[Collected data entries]
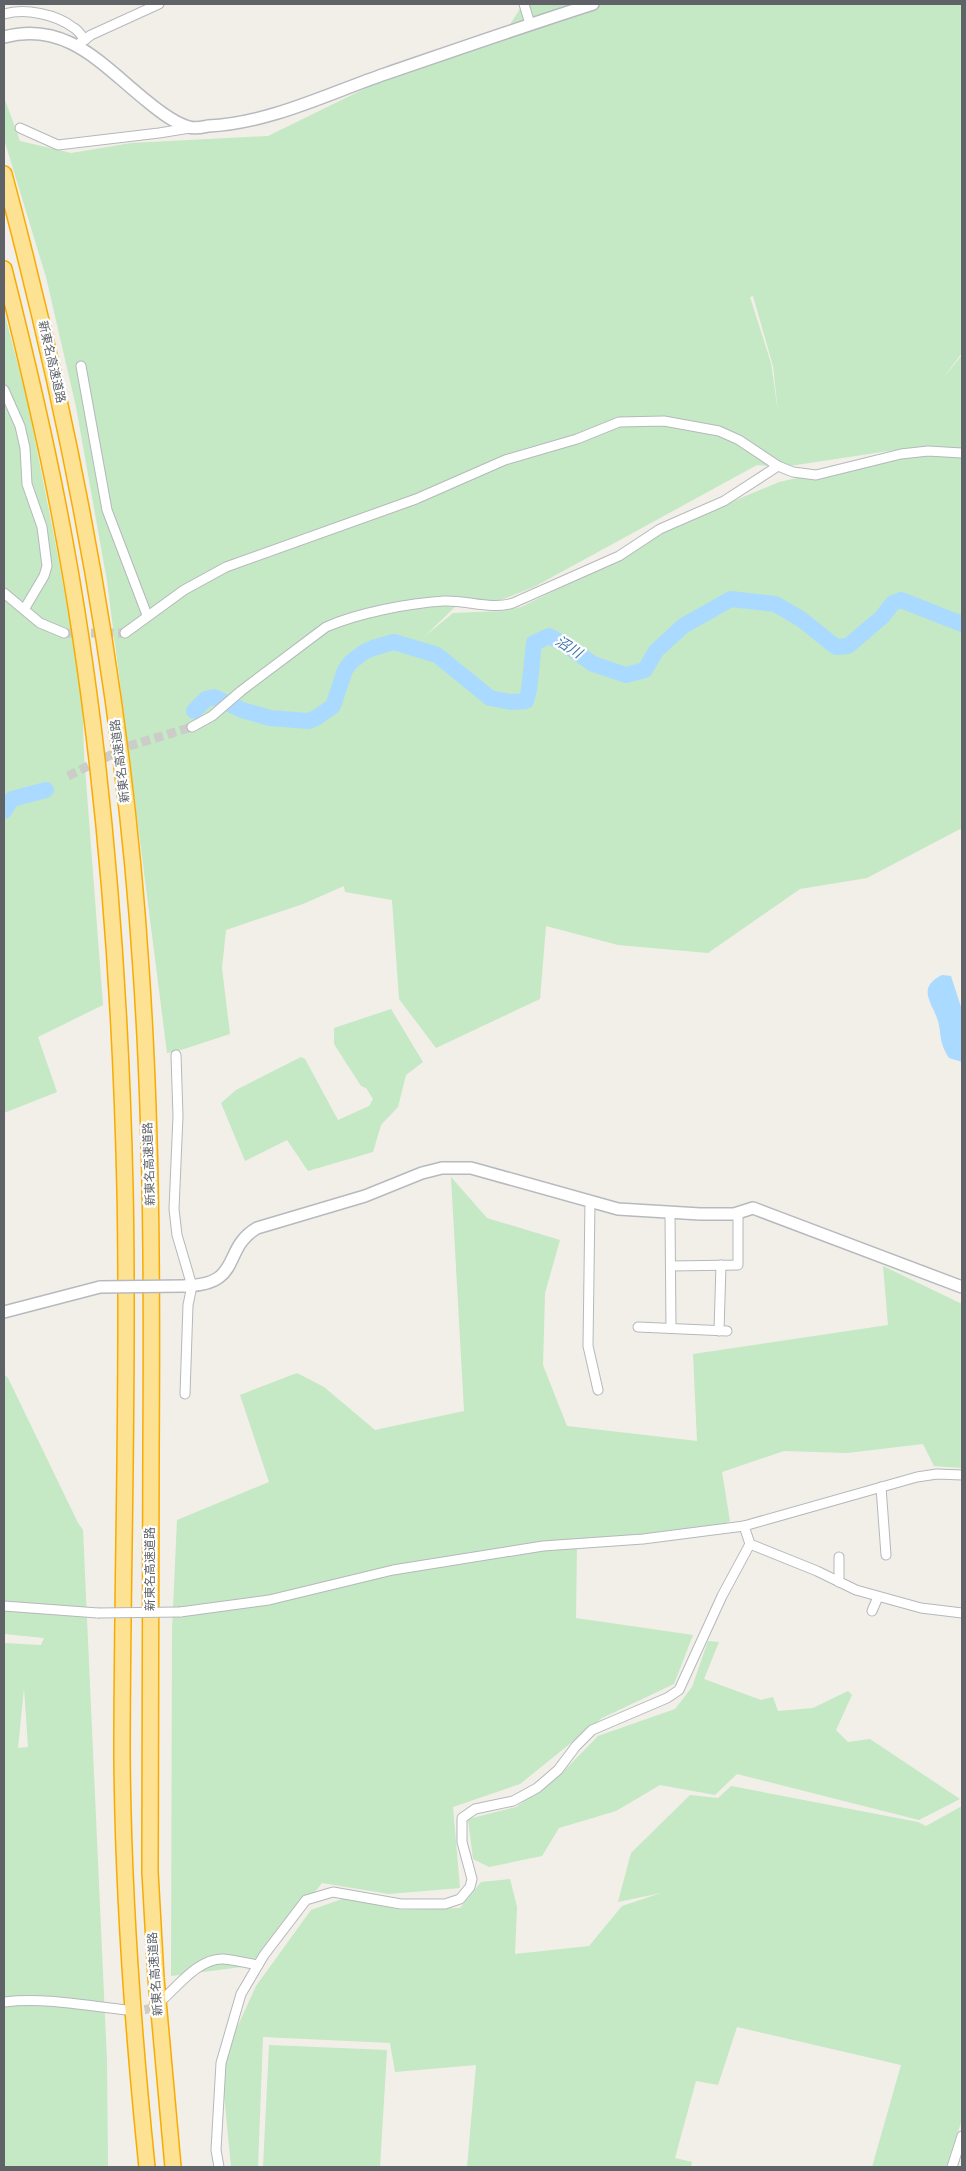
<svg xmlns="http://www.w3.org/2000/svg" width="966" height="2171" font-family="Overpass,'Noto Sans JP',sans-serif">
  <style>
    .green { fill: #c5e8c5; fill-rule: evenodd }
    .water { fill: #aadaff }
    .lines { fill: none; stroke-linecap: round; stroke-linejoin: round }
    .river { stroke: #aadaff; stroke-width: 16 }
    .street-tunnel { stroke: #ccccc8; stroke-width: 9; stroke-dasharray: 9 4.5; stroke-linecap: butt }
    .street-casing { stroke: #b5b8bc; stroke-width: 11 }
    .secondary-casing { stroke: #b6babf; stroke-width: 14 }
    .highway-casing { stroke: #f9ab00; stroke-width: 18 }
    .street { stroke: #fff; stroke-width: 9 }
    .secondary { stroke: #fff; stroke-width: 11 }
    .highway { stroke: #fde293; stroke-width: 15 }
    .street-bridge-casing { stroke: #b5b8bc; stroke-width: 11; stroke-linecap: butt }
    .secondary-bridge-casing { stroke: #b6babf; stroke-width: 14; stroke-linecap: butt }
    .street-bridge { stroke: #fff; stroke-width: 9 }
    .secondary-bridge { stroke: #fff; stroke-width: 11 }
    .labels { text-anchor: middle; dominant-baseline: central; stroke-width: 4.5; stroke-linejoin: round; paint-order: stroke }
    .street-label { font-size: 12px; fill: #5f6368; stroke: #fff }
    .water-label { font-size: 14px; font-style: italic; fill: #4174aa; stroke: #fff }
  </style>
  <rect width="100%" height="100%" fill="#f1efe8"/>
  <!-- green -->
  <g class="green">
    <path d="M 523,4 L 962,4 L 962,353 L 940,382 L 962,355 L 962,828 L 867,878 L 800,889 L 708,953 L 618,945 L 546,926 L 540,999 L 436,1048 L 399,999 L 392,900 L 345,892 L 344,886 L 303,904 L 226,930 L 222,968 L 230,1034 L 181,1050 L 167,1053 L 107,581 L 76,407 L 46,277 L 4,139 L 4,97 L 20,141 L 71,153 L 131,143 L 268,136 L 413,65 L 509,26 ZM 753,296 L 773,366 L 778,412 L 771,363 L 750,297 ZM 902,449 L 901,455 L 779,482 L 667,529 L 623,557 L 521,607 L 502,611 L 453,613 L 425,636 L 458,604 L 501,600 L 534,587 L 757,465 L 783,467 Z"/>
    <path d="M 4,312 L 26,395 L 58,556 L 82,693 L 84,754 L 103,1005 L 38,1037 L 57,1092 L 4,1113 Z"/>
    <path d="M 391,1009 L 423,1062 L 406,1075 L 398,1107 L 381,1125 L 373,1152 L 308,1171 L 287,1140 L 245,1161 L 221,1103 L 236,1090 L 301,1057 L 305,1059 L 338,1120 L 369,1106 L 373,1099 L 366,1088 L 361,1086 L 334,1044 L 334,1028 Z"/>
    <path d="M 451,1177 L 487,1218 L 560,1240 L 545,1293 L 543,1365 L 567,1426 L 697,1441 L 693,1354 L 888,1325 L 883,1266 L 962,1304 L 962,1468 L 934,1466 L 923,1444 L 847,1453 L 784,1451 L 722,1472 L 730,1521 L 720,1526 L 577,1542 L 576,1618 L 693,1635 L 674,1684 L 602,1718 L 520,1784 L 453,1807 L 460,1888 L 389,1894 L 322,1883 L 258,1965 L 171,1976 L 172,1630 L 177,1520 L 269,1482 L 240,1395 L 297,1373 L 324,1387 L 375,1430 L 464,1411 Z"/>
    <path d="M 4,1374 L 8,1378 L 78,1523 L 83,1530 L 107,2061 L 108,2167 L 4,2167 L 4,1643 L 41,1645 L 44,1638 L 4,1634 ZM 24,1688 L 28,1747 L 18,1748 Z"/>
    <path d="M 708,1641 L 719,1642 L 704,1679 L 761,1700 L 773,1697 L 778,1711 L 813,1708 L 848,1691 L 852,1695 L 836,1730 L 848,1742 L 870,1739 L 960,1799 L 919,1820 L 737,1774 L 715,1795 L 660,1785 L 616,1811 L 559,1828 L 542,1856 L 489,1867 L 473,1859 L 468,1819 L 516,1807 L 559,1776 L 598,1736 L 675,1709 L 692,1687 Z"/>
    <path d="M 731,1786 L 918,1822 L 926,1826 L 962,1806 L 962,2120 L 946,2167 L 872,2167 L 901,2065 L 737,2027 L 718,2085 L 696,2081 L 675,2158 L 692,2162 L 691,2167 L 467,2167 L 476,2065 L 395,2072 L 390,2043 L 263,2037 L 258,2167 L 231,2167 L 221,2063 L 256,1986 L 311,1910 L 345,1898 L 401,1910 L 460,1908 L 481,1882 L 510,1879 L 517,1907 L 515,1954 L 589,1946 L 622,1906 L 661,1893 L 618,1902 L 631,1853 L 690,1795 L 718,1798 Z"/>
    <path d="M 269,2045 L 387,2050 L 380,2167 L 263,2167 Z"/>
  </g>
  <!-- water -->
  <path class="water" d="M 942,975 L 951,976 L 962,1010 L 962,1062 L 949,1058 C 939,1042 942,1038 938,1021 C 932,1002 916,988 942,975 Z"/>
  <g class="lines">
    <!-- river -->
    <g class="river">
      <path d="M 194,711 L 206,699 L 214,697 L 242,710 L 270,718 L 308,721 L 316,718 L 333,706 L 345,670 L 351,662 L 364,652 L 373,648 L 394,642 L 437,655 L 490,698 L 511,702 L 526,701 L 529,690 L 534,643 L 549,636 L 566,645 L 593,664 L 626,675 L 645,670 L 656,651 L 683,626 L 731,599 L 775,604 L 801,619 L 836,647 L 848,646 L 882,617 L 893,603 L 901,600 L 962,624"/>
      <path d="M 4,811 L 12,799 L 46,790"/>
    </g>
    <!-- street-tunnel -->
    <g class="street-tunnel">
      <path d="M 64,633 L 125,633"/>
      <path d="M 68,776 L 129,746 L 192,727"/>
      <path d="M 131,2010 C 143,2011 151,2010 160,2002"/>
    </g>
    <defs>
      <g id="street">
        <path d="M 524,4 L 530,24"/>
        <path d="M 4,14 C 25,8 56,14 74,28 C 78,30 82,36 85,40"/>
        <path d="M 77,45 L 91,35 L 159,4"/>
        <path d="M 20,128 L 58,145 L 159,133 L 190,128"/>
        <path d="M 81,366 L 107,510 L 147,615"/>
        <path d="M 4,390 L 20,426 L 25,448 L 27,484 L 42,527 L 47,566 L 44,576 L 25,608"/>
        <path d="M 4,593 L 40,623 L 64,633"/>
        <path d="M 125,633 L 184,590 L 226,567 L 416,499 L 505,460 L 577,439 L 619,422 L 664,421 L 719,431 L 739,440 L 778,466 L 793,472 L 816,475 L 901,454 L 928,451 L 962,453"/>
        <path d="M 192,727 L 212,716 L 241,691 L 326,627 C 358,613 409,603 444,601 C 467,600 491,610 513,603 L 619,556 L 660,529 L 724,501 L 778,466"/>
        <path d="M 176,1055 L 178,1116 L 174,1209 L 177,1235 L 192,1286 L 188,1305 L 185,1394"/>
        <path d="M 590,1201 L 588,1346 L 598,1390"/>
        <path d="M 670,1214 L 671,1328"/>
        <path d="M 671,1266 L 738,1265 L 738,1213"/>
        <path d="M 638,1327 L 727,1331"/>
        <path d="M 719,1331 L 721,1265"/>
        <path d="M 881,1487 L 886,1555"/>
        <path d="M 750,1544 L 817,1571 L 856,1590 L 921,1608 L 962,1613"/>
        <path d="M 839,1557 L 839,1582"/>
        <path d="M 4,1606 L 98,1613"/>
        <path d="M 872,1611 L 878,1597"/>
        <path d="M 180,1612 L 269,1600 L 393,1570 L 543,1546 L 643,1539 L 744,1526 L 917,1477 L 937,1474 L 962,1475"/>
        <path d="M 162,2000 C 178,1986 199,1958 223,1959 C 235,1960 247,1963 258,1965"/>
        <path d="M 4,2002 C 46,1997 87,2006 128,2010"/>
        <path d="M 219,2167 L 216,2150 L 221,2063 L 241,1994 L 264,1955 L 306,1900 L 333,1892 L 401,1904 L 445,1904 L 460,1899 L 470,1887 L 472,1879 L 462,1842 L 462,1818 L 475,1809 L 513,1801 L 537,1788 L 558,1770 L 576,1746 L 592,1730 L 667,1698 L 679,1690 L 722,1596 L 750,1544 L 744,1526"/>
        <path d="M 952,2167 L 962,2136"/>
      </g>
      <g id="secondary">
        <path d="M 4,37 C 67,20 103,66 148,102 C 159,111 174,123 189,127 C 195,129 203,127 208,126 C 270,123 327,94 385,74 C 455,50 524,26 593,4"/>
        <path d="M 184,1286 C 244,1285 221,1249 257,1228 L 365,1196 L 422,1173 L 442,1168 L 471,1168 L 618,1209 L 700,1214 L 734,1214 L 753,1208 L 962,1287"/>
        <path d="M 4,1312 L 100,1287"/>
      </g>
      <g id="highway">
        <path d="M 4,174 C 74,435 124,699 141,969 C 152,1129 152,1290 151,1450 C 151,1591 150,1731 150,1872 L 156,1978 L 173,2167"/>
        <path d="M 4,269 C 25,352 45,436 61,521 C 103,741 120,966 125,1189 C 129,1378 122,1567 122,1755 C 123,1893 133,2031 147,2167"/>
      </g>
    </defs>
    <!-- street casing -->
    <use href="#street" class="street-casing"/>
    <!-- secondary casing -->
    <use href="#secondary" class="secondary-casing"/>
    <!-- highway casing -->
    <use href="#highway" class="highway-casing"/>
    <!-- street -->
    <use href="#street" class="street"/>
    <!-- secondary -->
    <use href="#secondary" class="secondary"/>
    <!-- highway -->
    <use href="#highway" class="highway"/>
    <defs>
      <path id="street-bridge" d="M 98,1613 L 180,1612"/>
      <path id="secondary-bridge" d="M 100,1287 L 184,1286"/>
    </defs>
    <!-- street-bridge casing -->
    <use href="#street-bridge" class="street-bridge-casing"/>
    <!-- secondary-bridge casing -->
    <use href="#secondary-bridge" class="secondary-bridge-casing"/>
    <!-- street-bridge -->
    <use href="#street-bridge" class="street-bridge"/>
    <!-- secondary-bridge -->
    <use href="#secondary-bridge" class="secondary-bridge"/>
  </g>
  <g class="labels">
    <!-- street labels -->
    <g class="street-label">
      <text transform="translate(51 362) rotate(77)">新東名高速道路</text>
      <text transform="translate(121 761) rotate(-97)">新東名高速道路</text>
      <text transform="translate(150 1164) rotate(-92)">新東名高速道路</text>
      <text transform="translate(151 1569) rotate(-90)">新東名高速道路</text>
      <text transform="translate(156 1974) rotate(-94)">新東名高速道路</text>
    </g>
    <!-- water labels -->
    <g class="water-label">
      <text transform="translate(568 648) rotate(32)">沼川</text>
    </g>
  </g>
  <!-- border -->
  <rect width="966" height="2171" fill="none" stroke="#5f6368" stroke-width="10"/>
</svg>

### TASK BRIEF
What lines in the data above contain the word "linejoin"? Show them all.

### ANSWER BOX
    .lines { fill: none; stroke-linecap: round; stroke-linejoin: round }
    .labels { text-anchor: middle; dominant-baseline: central; stroke-width: 4.5; stroke-linejoin: round; paint-order: stroke }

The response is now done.